Folha de S. Paulo
Não se protege a democracia replicando a
estratégia retórica dos extremistas
Nossos
indígenas foram vacinados em ritmo mais rápido que a média da população; na
Austrália, a imunização dos aborígenes andou sempre atrasada. A priorização dos
indígenas decorreu de decisões judiciais que contrariaram a política do governo
Bolsonaro. Democracias não produzem genocídios.
Os quatro grandes genocídios do século 20
–o armênio (1915-17), a Shoah (1941-45), o do Camboja (1975-79) e o de Ruanda
(1994)– foram provocados por Estados autoritários ou totalitários.
Discute-se a pertinência da aplicação do
conceito para outras catástrofes humanas, como o Holodomor, na Ucrânia
soviética, em 1932-33, a limpeza étnica na Bósnia, em 1995, os massacres de
Darfur, desde 2003, e a atual perseguição
contra os rohingya, em Mianmar. Todas são frutos sangrentos de regimes de
força.
Nos sistemas democráticos, governos são capazes de cometer crimes hediondos, mas nada que se aproxime de genocídio.

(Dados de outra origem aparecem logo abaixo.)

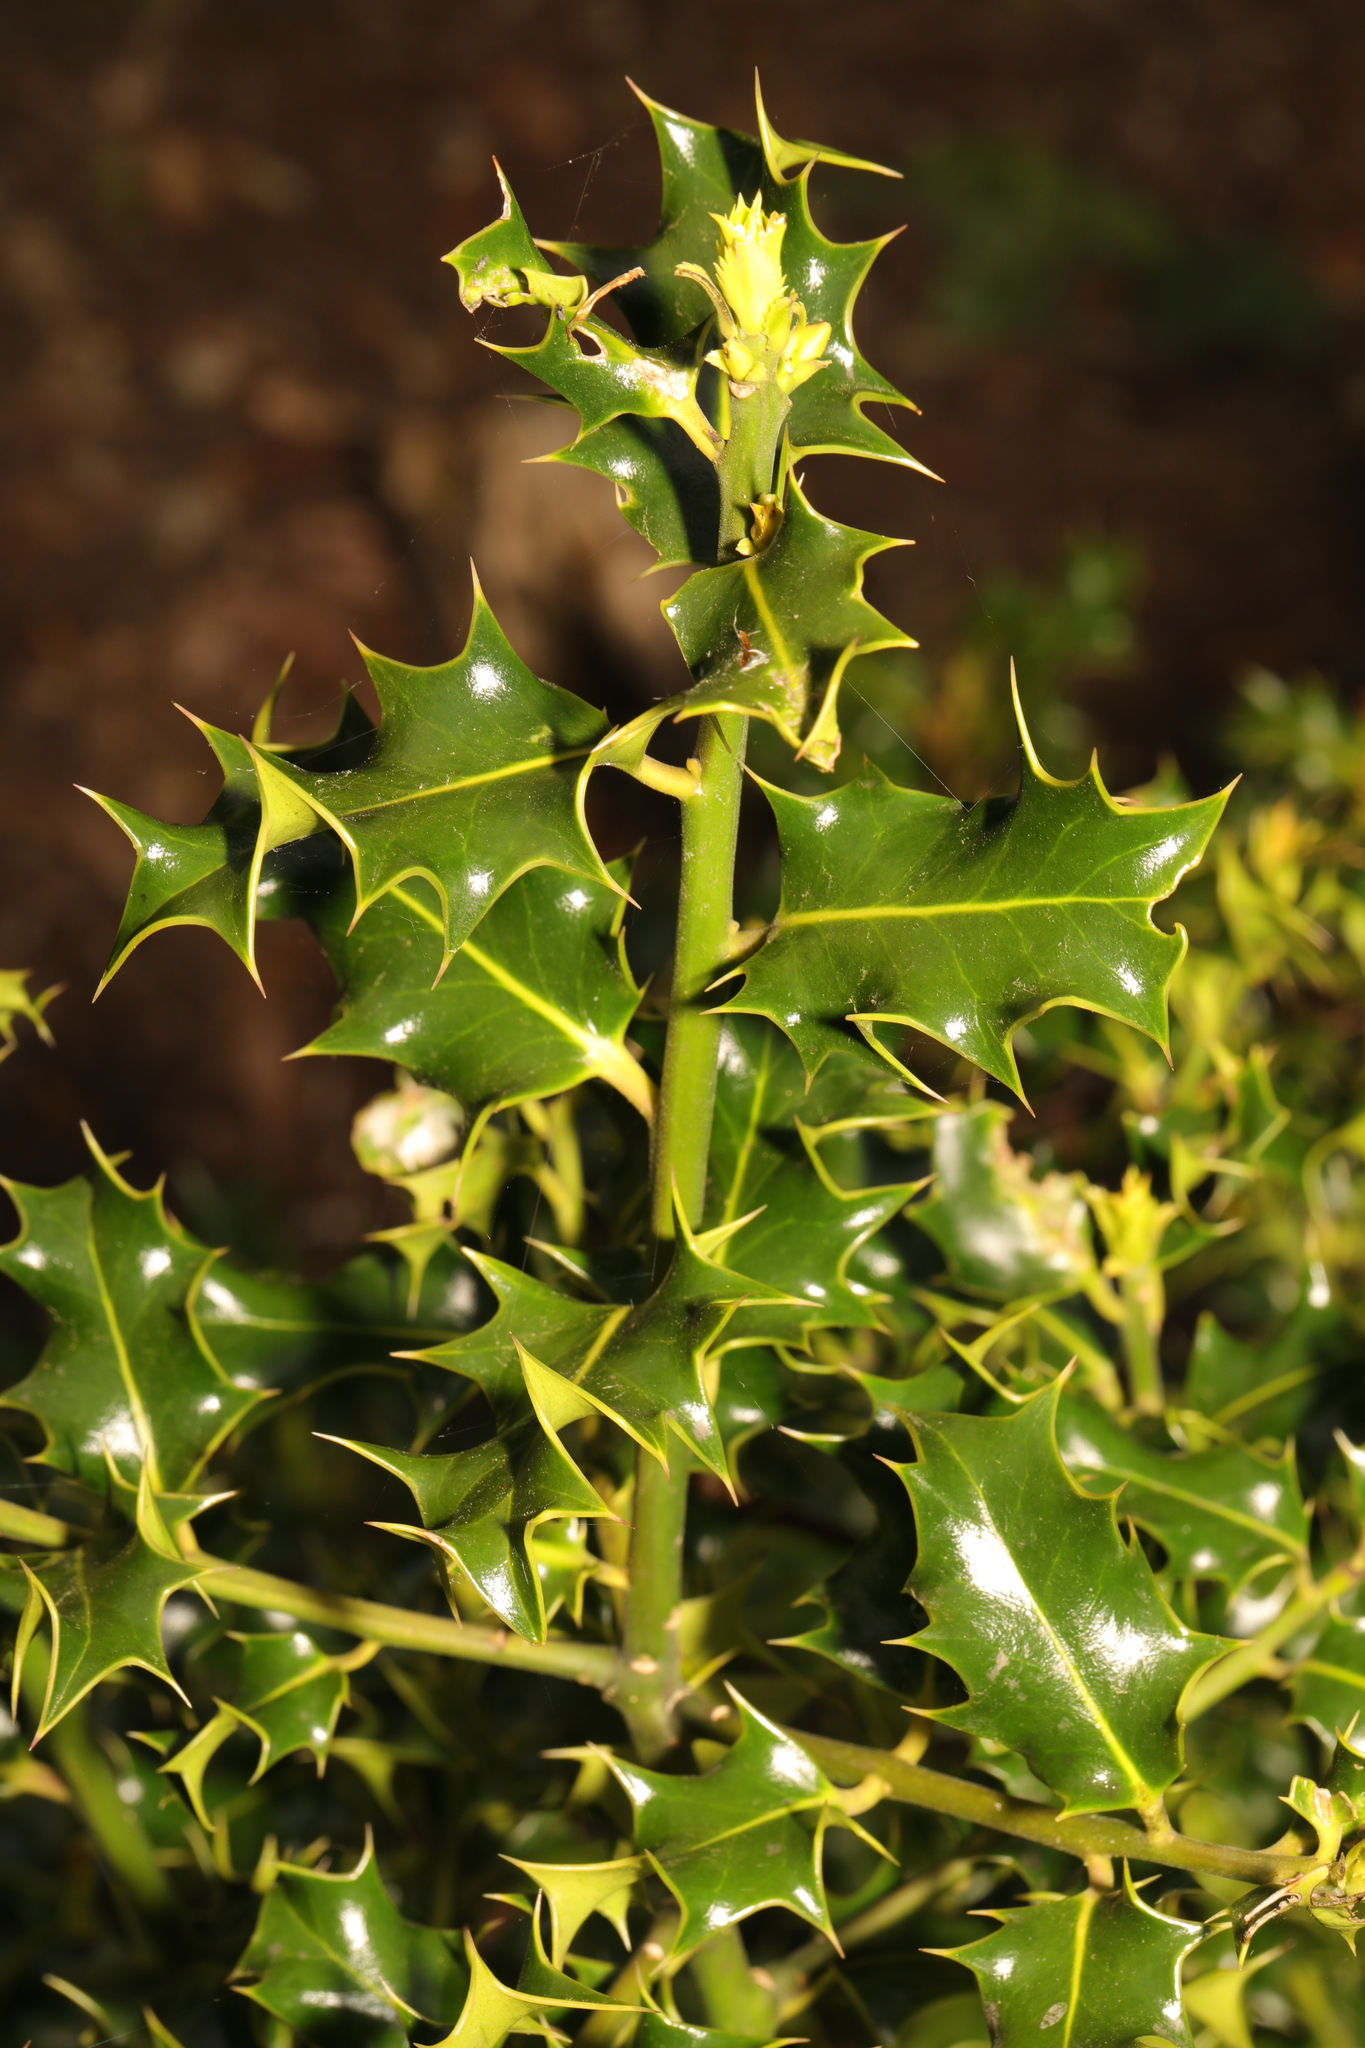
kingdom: Plantae
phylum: Tracheophyta
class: Magnoliopsida
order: Aquifoliales
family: Aquifoliaceae
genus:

Os juízes, os parlamentares, a imprensa, as
organizações da sociedade civil interditam a estrada que conduz ao crime dos
crimes. Na outra ponta, nenhum regime genocida jamais experimentou o dissabor
de ser classificado como tal nos tribunais, parlamentos ou jornais de seu
próprio país. É que, neles, os dissidentes ocupam os cárceres ou as covas dos
cemitérios.
A CPI
da Covid desviou-se, na última hora, do descrédito internacional, cortando
as asas demagógicas de Renan Calheiros.
O conceito de genocídio envolve o
planejamento deliberado de extermínio completo de um grupo humano. As
negligências e omissões do governo federal na proteção de comunidades indígenas
diante da pandemia configuram crimes graves, que se juntam à coleção de ataques
à saúde pública cometidos ao longo da emergência sanitária. Nomeá-las como
genocídio seria banalizar o horror absoluto e, ainda, impedir que venham a ser
punidas.
Nesse caso, o radicalismo
retórico tem custos elevados. O TPI (Tribunal Penal Internacional) é uma
instituição multilateral frágil, pois quatro grandes potências –EUA, China,
Rússia e Índia– não reconhecem sua jurisdição.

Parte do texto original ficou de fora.